A small and engaging illustration (literally) of women’s history.
*My absolute favorite is Gaudy Night. This does not make me unique.
**For those of you too young to remember Green Stamps, you can look it up here: http://www.al.com/living/index.ssf/2016/04/whatever_happened_to_sh_green.html
***I assume those of you who are too young to remember this can figure it out.
How Much Did It Cost?
It’s been the kind of writing day where I chase peripheral ideas, as easily distracted as a puppy that sees its own wagging tail–though hopefully more productive.* A section on the nature of queenship led me first into the Japanese Shogunate and then into the double bind of women’s voices in politics. Several (hopefully) fascinating footnotes later, I found myself calculating how much a reward of 25,000 German marks in 1914 would be worth today. It is not an easy question. And ultimately there is no right answer because there is more than one way to measure value.

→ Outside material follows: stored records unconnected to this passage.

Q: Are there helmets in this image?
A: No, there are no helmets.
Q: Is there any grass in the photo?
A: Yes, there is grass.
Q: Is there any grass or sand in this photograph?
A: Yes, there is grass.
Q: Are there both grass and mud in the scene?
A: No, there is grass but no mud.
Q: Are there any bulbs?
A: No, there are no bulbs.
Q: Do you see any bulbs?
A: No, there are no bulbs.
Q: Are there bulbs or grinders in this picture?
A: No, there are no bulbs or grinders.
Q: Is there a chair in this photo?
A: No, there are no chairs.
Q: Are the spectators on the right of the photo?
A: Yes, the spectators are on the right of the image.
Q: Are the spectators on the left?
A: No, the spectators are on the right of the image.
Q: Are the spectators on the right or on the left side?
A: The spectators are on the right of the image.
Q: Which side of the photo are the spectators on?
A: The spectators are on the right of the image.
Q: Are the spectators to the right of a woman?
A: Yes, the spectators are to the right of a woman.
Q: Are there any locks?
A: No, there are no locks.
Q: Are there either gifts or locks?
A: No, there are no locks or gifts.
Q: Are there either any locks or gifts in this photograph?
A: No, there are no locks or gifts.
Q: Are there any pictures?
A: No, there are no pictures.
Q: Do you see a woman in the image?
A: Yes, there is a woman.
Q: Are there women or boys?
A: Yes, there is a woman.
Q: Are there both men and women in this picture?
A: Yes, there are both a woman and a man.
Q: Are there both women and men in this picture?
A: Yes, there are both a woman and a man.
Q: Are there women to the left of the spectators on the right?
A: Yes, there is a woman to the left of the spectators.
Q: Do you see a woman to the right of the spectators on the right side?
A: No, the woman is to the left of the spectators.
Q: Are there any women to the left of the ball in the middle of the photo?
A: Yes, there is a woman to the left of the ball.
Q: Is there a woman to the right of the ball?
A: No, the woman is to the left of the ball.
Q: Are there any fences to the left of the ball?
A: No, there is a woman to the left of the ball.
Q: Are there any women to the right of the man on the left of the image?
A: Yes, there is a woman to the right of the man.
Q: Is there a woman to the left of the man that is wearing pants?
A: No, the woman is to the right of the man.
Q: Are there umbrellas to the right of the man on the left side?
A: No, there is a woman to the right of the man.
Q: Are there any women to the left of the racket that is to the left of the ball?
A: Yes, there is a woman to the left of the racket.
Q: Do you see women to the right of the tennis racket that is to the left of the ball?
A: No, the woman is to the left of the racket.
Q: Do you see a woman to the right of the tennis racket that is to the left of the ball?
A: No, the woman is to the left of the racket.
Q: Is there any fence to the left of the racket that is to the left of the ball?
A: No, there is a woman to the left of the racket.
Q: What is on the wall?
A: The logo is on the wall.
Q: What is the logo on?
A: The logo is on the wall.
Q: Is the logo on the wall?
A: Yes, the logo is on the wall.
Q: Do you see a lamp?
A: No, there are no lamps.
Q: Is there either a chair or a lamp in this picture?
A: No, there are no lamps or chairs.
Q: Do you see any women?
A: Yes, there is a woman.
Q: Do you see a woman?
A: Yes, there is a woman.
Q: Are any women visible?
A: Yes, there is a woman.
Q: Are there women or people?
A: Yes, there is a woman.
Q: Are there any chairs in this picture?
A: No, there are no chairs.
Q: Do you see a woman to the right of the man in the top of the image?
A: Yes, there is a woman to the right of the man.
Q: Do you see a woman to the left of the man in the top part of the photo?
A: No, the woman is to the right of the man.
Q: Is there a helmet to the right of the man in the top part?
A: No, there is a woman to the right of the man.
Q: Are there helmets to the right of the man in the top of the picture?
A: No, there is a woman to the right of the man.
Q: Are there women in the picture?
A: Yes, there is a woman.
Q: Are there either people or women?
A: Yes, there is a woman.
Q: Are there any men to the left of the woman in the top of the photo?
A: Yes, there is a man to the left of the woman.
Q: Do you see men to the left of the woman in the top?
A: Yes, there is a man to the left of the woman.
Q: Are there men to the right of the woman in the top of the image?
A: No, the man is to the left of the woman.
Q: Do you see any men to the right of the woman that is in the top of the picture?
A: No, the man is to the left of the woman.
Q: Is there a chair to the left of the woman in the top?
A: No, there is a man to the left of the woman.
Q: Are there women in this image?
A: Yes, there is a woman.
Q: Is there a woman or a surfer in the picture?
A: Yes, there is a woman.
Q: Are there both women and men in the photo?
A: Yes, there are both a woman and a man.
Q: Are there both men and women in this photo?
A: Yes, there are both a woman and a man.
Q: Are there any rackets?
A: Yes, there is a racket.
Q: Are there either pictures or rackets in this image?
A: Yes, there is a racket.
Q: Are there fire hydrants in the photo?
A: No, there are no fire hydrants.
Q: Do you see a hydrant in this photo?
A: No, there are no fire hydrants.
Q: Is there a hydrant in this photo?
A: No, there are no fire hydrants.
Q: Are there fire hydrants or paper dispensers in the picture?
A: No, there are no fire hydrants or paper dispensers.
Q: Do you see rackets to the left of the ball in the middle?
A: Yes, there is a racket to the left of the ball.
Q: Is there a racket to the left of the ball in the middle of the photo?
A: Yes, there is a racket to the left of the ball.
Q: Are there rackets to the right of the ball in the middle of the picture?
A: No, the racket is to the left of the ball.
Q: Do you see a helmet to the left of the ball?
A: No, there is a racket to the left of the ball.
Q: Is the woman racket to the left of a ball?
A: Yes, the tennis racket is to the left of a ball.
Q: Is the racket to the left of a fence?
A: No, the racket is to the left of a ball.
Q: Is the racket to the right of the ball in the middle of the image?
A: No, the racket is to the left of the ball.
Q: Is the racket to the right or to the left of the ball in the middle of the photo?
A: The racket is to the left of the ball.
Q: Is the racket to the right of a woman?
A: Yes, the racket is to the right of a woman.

The easiest to understand (and the one I tend to fall back on because it usually works best for my purposes) is the changes over time in the cost of a “bundle” of goods–the idea behind the Consumer Price Index. Even this is tricky if you are looking at changes over a long period of time because the items in the bundle themselves change. Cars replace carriages, for example.
But changes in simple purchasing power are not the only way to measure the relative value of money. For example, you could measure the cost of an important project (say the Erie Canal or the Great Wall of China in terms of its opportunity cost.**
If this is a rabbit hole you are inclined to go down, I refer you to my tool of choice for historical currency conversion: https://www.measuringworth.com/ Measuring Worth not only includes handy-dandy currency calculators, but an excellent essay on the different measures of worth and what I suspect are very useful tutorials that would keep me from flailing around the site in search of answers. It won’t help you figure out how much it cost to build the Great Wall of China, but it’s the on-line place to go if you need to know the relative value of the wages of someone who helped build the Erie Canal.
And now, if you will excuse me, I’ve left a Dutch political cartoonist with a price on his head–worth somewhere between $146,000 and $2,980,000–and I need to get him safely to Britain before someone collects it.
*I’m at a point where I need to be more like a cat staking out a mouse hole–focused and patient. Not that I’ve ever seen a cat do this outside of cartoons and early twentieth children’s books. But I digress. Again.
**Though realistically, you probably can’t measure the cost of the Great Wall of China since many of those costs happened outside the monetary economy, and it’s not clear what the monetary equivalent of the coin of the day was, etc. There are times when the answer is simply “lots”.